Nederland en Duitsland handelen al een paar eeuwen met elkaar. Via zandweggetjes en rivieren werden de producten vervoerd. Bij slecht weer werden de wegen onbegaanbaar. Vervoer via water was daarom heel belangrijk. De Vecht was een winterrivier en had in die periode genoeg water voor schepen. Toch waren er veel ondiepe plekken. Hiervoor werd een speciaal schip ontworpen: de zomp. De meeste schippers woonden in Dalfsen. Per keer was de zomp beladen met ongeveer 10.000 kilo. Een reis van Zwolle naar Nordhorn duurde 12 dagen. In de 19e eeuw werden de zandweggetjes bestraat en rond 1900 werd de Vecht gekanaliseerd. Bochten werden afgesneden en er stond het hele jaar genoeg water. De afstand tussen Zwolle en Nordhorn werd verkort naar 8 dagen.

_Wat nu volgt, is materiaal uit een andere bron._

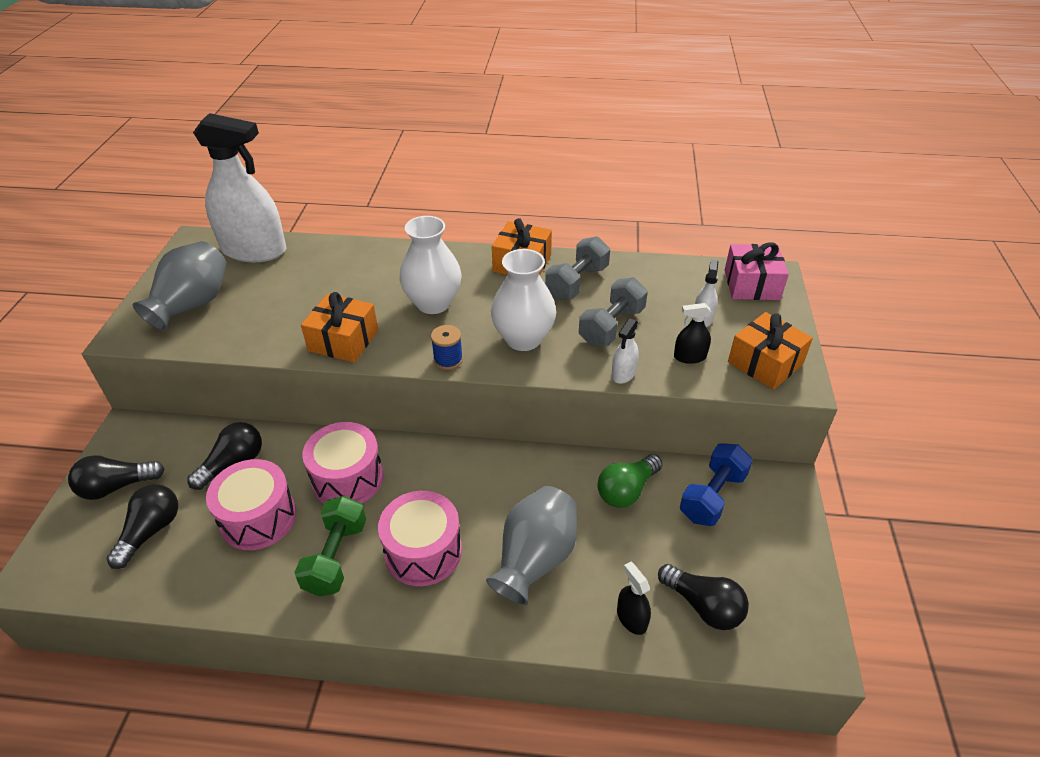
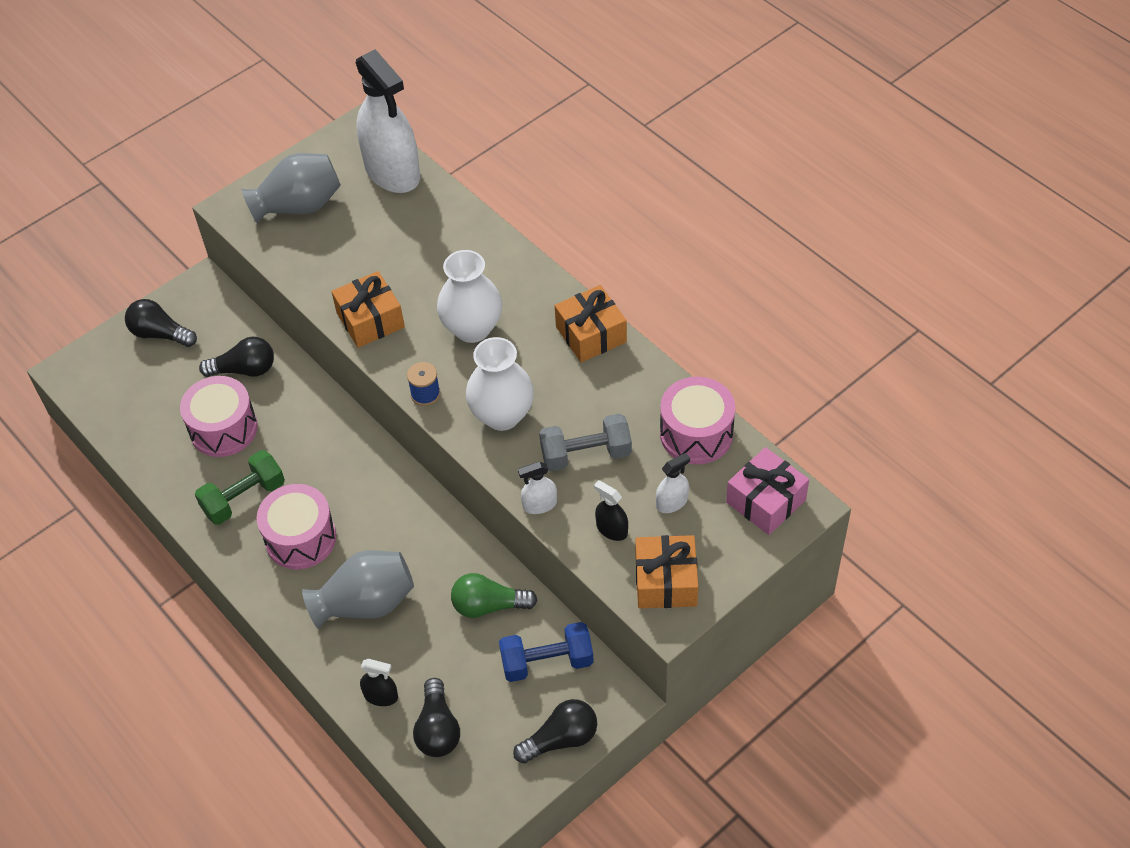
camera: 45 degrees right, 10 degrees up
black light bulb [107,484,178,569] -> black light bulb moved to [513,699,597,764]
pink drum [302,422,384,504] -> pink drum moved to [660,377,735,464]
grey dumbbell [545,236,610,300] -> none
black spray bottle [617,562,651,635] -> black spray bottle turned 90 degrees clockwise [360,659,398,706]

Uiteindelijk werd in 1903 de spoorlijn van Zwolle naar het oosten geopend.
De Vecht als handelsroute
Op de Vecht werd veel handelgedreven: eek, oer, Bentheimer zandsteen, rogge, houtskool. Eigenlijk alles wat vervoerd kon worden! Zelfs mensen werden vervoerd. De Bentheimer zandsteen is gebruikt bij de bouw van onder andere het paleis op de Dam.
Boottochtjes met de zomp
De laatste nog functionerende zomp heette ‘Regt door zee’ en werd in de 19e eeuw gebouwd in Enter. De zomp deed dienst tot 1925. De huidige zomp in Dalfsen is een replica van deze zomp. Met deze replica kun je een tochtje over de Vecht maken.